Mielniczuk responded that the investigators tried to adjust for some of those factors, including the greater incidence of arrhythmias and prior revascularization in comparison with those who had an advanced imaging strategy.

Still, she speculated, it’s possible that those differences drove the signal of a cardiac death advantage in the advanced-imaging group, particularly in light of the separation of the curves at 24 months.

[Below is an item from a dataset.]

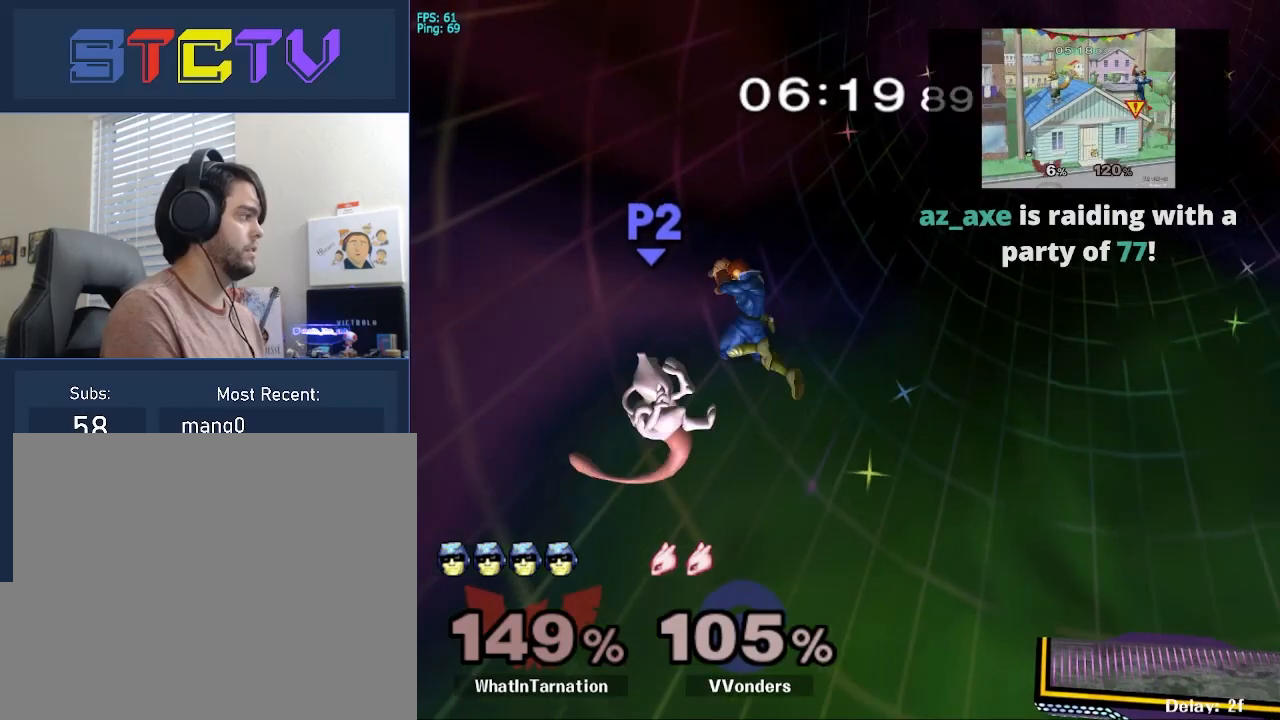
{"buttons": [], "left_stick": "right", "right_stick": "center", "events": [[133, "left_stick", "center"], [200, "left_stick", "down"], [267, "A", "up"], [383, "left_stick", "right"]]}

“Even if you look at the STICH trial data, there was a crossover in the CABG and medical arms at around 2 years. So, whether this is an early signal of something that is significant needs to be explored further, or whether it's a representation of some of the limitations of the type of data analysis that we've done, I think is . . . certainly hypothesis-generating and we're looking at further,” said Mielniczuk.

Sources
  • Mielniczuk LM. Ischemia and viability imaging in heart failure: the alternative imaging modalities in ischemic heart failure trial (AIMI-HF) IMAGE-HF project 1A. Presented at: ACC/WCC 2023. March 4, 2023. New Orleans, LA.

Disclosures
  • Mielniczuk reports consultant fees/honoraria from AstraZeneca Pharmaceuticals, Novartis Corporation, and Servier; research/research grants from Amgen and Bayer Healthcare Pharmaceuticals; and serving on the speaker’s bureau for Janssen.